EXERCISE GOAL:
Each entry below should appear again exactly as written, without pictures.

--- DATA SHOWN Enclosed Below ---

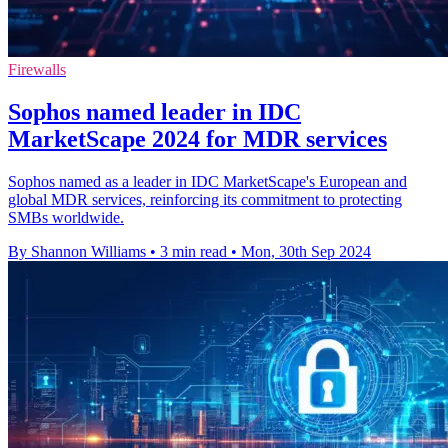
Firewalls
Sophos named leader in IDC
MarketScape 2024 for MDR services
Sophos named as a leader in IDC MarketScape's European and
global MDR services, reinforcing its commitment to protecting
SMBs worldwide.
By Shannon Williams
•
3 min read
•
Mon, 30th Sep 2024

--- End of Enclosed DATA SHOWN ---

RESPONSE AREA:
Firewalls
Sophos named leader in IDC
MarketScape 2024 for MDR services
Sophos named as a leader in IDC MarketScape's European and
global MDR services, reinforcing its commitment to protecting
SMBs worldwide.
By Shannon Williams
•
3 min read
•
Mon, 30th Sep 2024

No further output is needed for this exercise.